Bereits zum Auftakt am Donnerstag standen Prävention und Langzeitstabilität im Fokus. Im Rahmen des CP-GABA-Forums befassten sich Corinna Bruckmann und Alexandra Stähli mit der Frage, wie Parodontitis verhindert und langfristige Therapieerfolge gesichert werden können. Damit wurde ein Thema gesetzt, das sich wie ein roter Faden durch die gesamte Veranstaltung zog.

Der Freitag bildete den wissenschaftlichen Schwerpunkt des Kongresses.
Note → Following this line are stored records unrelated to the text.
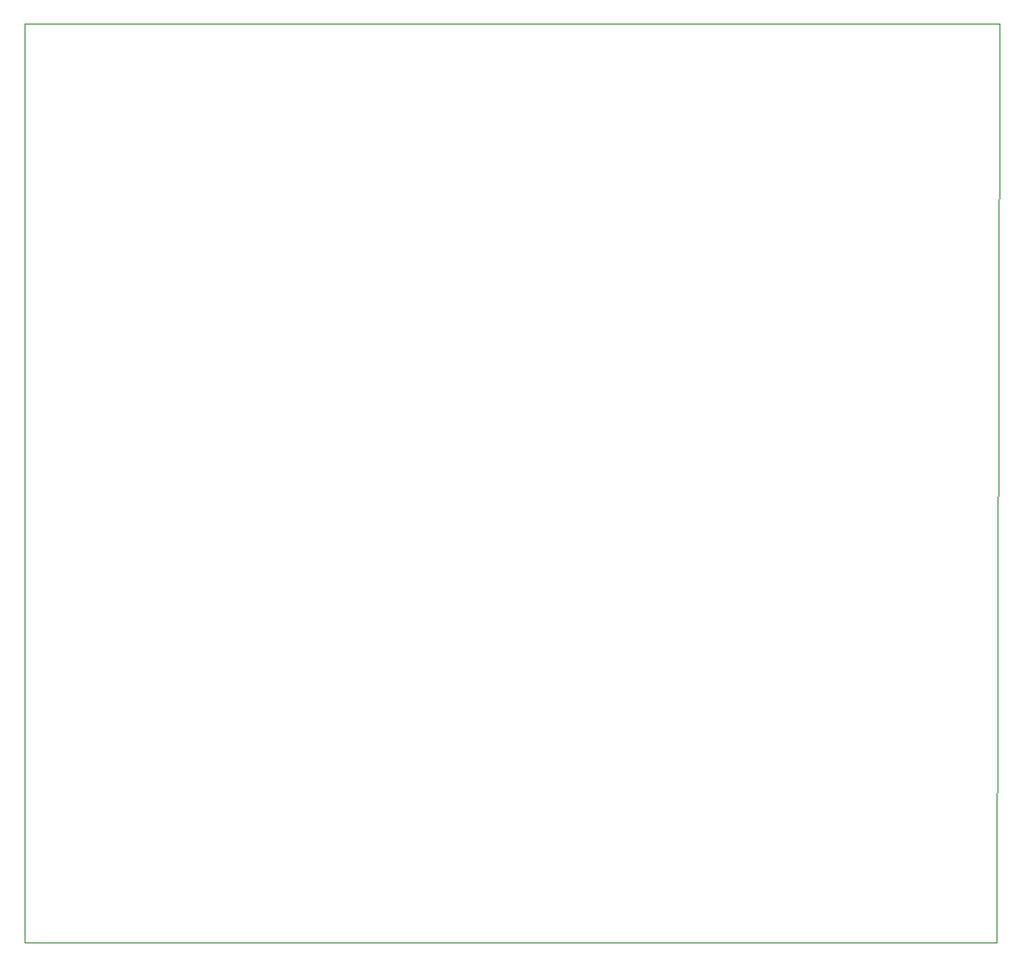
<source format=gbr>
%TF.GenerationSoftware,KiCad,Pcbnew,7.0.1*%
%TF.CreationDate,2023-12-02T06:41:28-07:00*%
%TF.ProjectId,ARC_Remote,4152435f-5265-46d6-9f74-652e6b696361,rev?*%
%TF.SameCoordinates,Original*%
%TF.FileFunction,Profile,NP*%
%FSLAX46Y46*%
G04 Gerber Fmt 4.6, Leading zero omitted, Abs format (unit mm)*
G04 Created by KiCad (PCBNEW 7.0.1) date 2023-12-02 06:41:28*
%MOMM*%
%LPD*%
G01*
G04 APERTURE LIST*
%TA.AperFunction,Profile*%
%ADD10C,0.100000*%
%TD*%
G04 APERTURE END LIST*
D10*
X40750000Y-20250000D02*
X40750000Y-98500000D01*
X124750000Y-19250000D02*
X40750000Y-19250000D01*
X124750000Y-21750000D02*
X124750000Y-19250000D01*
X124500000Y-98500000D02*
X124750000Y-21750000D01*
X40750000Y-98500000D02*
X124500000Y-98500000D01*
X40750000Y-19250000D02*
X40750000Y-20250000D01*
M02*

</source>
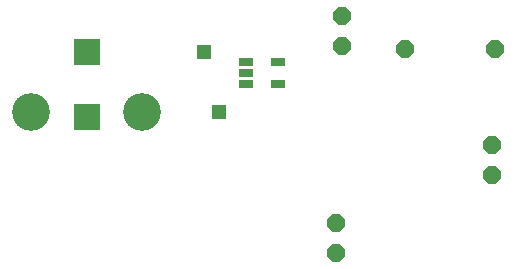
<source format=gts>
G75*
%MOIN*%
%OFA0B0*%
%FSLAX25Y25*%
%IPPOS*%
%LPD*%
%AMOC8*
5,1,8,0,0,1.08239X$1,22.5*
%
%ADD10R,0.05131X0.03162*%
%ADD11OC8,0.06000*%
%ADD12R,0.09068X0.09068*%
%ADD13C,0.12611*%
%ADD14R,0.04762X0.04762*%
D10*
X0094016Y0090260D03*
X0094016Y0090260D03*
X0094016Y0094000D03*
X0094016Y0097740D03*
X0104646Y0097740D03*
X0104646Y0090260D03*
D11*
X0124000Y0034000D03*
X0124000Y0044000D03*
X0176000Y0060000D03*
X0176000Y0070000D03*
X0177000Y0102000D03*
X0147000Y0102000D03*
X0126000Y0103000D03*
X0126000Y0113000D03*
D12*
X0041000Y0100827D03*
X0041000Y0079173D03*
D13*
X0022496Y0080984D03*
X0059504Y0080984D03*
D14*
X0085000Y0081000D03*
X0080000Y0101000D03*
M02*

</source>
Nach der Eröffnung durch die wissenschaftliche Kongressleitung, PD Dr. Kristina Bertl, PhD, MSc und Univ.-Prof. Dr. Hady Haririan, PhD, MSc, standen unterschiedliche Aspekte der periimplantären Gesundheit im Mittelpunkt. Diskutiert wurden unter anderem Risikofaktoren für Implantatverluste, die Bedeutung der Mundhygiene, moderne Konzepte der nichtchirurgischen und chirurgischen Periimplantitistherapie sowie Fragen der implantatgetragenen Prothetik. 
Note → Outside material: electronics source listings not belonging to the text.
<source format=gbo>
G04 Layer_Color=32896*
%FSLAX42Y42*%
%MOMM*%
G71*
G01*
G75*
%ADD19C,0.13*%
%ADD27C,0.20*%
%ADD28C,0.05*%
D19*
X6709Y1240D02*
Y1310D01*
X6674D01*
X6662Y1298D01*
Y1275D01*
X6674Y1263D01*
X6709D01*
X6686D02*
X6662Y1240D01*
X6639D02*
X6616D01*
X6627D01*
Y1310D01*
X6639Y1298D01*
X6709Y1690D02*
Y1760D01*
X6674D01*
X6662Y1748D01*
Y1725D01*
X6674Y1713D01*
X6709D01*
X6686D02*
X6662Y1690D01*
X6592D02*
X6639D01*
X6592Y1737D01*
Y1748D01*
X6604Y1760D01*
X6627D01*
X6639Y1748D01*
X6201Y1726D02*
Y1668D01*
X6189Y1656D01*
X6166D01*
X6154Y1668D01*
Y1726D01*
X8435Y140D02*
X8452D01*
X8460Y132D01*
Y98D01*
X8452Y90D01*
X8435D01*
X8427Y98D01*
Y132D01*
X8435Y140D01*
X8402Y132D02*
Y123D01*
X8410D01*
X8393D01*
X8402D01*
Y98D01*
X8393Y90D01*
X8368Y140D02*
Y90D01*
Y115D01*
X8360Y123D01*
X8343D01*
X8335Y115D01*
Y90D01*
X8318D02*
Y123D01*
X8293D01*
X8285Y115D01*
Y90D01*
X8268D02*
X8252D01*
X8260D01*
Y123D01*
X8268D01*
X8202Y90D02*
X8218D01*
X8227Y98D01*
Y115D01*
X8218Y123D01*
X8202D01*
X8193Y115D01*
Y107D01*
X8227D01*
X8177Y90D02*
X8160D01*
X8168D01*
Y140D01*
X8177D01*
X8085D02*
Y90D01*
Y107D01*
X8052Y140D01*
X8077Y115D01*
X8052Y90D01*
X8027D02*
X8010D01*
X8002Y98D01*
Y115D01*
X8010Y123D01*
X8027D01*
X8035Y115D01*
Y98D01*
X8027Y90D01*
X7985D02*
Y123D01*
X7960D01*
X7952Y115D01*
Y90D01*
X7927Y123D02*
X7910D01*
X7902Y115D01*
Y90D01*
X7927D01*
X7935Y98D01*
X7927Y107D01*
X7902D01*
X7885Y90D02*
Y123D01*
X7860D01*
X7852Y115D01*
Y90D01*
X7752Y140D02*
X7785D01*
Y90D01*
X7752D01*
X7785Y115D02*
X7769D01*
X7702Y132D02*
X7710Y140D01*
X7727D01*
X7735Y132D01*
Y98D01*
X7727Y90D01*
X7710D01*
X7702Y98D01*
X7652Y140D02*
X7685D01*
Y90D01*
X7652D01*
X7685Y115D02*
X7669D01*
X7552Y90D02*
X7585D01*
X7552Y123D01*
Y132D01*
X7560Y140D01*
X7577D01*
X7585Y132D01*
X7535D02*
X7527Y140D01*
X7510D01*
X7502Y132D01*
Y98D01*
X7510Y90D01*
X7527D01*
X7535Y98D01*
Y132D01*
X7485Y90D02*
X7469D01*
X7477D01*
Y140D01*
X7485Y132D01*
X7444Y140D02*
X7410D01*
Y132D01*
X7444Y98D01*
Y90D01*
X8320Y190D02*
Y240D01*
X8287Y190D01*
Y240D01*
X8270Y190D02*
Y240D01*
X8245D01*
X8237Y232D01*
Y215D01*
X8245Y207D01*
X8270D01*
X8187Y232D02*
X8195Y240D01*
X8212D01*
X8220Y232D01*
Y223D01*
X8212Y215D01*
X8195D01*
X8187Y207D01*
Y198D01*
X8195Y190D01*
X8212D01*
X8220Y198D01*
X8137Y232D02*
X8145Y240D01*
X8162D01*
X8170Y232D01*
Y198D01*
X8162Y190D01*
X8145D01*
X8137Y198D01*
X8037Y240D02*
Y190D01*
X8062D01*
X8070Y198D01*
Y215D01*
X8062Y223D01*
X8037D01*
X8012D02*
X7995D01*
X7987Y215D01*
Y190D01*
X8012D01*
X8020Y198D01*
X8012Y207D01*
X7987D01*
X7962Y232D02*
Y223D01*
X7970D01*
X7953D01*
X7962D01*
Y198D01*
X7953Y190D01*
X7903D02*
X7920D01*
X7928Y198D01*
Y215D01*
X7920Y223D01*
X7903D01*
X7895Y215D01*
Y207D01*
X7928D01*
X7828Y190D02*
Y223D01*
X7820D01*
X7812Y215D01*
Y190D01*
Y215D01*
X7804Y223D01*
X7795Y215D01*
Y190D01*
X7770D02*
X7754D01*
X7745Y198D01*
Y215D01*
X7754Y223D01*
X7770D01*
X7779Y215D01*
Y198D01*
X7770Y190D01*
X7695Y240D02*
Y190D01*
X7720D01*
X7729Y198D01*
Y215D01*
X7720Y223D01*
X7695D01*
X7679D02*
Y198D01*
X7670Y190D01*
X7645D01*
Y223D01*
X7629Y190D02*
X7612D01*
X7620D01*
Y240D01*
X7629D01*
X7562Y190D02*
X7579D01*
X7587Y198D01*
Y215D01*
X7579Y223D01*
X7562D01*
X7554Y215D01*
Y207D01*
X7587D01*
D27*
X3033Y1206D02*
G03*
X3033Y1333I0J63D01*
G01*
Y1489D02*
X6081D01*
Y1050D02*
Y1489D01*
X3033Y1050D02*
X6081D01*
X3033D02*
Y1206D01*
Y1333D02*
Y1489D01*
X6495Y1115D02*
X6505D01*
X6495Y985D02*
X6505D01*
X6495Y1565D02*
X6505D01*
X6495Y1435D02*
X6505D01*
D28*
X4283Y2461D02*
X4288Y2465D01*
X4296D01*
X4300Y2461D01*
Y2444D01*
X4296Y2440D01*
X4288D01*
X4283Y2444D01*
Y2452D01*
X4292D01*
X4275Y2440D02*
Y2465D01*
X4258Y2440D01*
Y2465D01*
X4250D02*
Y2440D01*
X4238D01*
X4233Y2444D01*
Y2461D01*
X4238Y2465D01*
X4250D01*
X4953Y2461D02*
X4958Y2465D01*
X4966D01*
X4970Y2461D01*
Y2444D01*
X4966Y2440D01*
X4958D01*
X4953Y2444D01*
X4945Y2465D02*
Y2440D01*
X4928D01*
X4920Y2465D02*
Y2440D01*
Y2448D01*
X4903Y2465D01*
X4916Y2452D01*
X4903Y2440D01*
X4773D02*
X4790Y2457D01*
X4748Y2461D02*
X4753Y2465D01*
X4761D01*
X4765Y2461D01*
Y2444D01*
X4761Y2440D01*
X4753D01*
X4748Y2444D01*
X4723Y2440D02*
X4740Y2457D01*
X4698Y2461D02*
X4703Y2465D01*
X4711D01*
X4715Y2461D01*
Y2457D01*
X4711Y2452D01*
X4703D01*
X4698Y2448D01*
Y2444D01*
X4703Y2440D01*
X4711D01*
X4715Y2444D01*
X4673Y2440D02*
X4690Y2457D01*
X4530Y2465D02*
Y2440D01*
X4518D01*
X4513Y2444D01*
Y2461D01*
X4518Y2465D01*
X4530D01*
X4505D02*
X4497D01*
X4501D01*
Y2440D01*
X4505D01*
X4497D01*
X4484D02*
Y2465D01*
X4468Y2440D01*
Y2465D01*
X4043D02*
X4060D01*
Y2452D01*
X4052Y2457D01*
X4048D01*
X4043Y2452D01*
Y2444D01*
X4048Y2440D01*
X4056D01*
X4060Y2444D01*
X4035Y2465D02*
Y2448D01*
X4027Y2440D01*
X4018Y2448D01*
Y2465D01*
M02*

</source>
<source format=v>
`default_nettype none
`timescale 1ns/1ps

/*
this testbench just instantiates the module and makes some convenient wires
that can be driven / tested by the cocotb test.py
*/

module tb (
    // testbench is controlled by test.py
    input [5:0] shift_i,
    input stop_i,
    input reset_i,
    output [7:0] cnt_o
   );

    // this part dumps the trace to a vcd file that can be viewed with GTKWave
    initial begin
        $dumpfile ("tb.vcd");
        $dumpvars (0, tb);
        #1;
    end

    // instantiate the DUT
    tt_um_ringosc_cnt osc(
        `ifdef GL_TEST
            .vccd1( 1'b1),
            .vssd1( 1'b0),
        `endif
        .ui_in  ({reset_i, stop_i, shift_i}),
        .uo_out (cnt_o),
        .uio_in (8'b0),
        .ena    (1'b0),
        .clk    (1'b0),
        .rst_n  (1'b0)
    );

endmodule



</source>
Vorträge von Prof. Dr. Andreas Stavropoulos, PhD, odont. dr., Prof. Dr. Nicola U. Zitzmann, PhD, Ausra Ramanauskaite, PD Dr. med. dent. Alexandra Stähli, Dr. Corinna Bruckmann, M.Sc. oder Prof. Dr. Ines Kapferer-Seebacher, MSc. und weiteren Referierenden verdeutlichten, dass erfolgreiche Implantattherapie weit über den chirurgischen Eingriff hinausgeht. Themen wie Weichgewebsmanagement, keratinisierte Mukosa, Ästhetik, Nachsorge und langfristige Therapiekonzepte nahmen entsprechend breiten Raum ein. Auch systemische Einflussfaktoren wurden beleuchtet. So beschäftigten sich einzelne Beiträge mit den Auswirkungen von Diabetes auf den Implantaterfolg sowie mit den Risiken des Rauchens und deren Bedeutung für Prävention und Patientenberatung.
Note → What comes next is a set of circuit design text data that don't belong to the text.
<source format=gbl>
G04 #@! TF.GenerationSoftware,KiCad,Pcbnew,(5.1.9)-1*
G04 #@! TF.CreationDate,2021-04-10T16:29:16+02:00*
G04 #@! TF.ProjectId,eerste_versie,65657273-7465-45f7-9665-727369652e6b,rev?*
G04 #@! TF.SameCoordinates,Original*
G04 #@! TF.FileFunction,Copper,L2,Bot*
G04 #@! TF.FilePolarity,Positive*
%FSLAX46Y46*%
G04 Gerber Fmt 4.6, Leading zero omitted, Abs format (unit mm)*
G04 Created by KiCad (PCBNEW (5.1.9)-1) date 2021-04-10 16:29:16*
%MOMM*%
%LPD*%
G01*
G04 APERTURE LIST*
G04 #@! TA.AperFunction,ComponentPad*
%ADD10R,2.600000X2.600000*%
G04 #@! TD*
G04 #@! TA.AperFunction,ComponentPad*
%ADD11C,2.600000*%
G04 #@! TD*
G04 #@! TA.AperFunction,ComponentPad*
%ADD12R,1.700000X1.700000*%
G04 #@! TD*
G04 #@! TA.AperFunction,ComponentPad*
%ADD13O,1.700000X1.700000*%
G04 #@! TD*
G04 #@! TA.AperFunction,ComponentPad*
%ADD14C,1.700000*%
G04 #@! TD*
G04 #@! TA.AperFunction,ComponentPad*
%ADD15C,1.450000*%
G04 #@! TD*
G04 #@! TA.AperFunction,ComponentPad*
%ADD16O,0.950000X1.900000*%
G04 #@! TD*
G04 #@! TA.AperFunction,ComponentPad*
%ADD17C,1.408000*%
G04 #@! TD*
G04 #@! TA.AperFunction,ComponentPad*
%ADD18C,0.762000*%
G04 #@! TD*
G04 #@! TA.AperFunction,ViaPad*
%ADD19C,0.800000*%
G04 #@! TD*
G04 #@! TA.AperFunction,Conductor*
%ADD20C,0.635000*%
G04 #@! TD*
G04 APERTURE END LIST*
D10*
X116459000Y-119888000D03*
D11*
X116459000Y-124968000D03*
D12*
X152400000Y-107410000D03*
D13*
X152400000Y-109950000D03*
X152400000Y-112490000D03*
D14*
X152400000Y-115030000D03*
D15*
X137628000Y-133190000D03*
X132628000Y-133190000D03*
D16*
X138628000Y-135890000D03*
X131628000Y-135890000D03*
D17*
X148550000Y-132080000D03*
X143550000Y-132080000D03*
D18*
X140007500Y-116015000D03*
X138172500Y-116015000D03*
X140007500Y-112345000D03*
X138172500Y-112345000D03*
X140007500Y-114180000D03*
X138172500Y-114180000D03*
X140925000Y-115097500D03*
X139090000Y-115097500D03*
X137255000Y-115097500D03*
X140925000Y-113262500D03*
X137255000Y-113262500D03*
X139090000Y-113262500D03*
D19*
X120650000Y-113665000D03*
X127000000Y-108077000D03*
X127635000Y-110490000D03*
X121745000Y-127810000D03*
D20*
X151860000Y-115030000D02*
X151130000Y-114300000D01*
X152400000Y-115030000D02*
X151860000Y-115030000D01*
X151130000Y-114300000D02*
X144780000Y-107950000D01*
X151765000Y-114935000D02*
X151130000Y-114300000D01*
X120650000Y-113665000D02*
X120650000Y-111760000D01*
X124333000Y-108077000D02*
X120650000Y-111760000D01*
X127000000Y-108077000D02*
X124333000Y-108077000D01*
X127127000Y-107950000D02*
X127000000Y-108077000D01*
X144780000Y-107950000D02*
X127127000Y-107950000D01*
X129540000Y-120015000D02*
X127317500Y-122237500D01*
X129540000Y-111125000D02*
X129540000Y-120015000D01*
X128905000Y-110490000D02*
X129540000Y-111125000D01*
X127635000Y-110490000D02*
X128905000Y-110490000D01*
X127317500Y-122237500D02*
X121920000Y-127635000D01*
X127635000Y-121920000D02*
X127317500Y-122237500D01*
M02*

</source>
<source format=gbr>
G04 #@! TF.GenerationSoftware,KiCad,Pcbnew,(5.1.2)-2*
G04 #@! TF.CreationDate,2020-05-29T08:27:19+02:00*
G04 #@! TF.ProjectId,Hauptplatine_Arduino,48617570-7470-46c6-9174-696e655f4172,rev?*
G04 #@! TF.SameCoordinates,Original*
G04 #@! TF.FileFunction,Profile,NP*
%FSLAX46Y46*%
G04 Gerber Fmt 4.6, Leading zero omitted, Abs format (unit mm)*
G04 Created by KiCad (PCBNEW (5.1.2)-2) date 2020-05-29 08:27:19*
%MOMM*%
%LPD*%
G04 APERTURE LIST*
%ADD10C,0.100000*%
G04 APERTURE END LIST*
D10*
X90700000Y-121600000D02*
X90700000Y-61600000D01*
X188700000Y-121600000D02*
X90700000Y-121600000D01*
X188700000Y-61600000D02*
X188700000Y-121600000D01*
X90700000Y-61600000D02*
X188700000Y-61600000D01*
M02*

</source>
Der Samstag ergänzte das wissenschaftliche Programm um Zukunftsthemen. Im ÖGP Youngsters Forum präsentierte der zahnmedizinische Nachwuchs praxisnahe Fälle auf dem Weg zum stabilen Implantat. Darüber hinaus rückte die Künstliche Intelligenz in den Fokus. Diskutiert wurden unter anderem Möglichkeiten zur Workflowoptimierung zur Planung oralchirurgischer Eingriffe sowie potenzielle Anwendungen bei komplexen periimplantären Fragestellungen. Über alle Kongresstage hinweg wurde deutlich, dass der langfristige Erfolg von Implantaten auf mehreren Säulen beruht: einer stabilen parodontalen Ausgangssituation, konsequenter Prävention, frühzeitiger Diagnostik, individueller Risikobewertung und einer strukturierten Nachsorge. 

Fazit

Fachlicher Austausch, hochkarätige Referierende, praxisrelevante Erkenntnisse und die beeindruckende Kulisse der Kitzbüheler Alpen machten die paroknowledge 2026 einmal mehr zu einem besonderen Treffpunkt der österreichischen Parodontologie-Community. Während am Freitagabend über den Bergen dunkle Wolken aufzogen und Blitz und Donner die Alm Lounge Party begleiteten, ließen sich die Teilnehmenden die gute Stimmung nicht nehmen. Mit zahlreichen Impulsen für die tägliche Praxis, aktuellen wissenschaftlichen Erkenntnissen und vielen Gesprächen über die Zukunft des Fachgebiets endeten drei intensive Kongresstage in Kitzbühel. Der Blick richtet sich nun bereits auf das kommende Jahr. 2027 feiert die paroknowledge ihre 30. Ausgabe und damit ein ganz besonderes Jubiläum.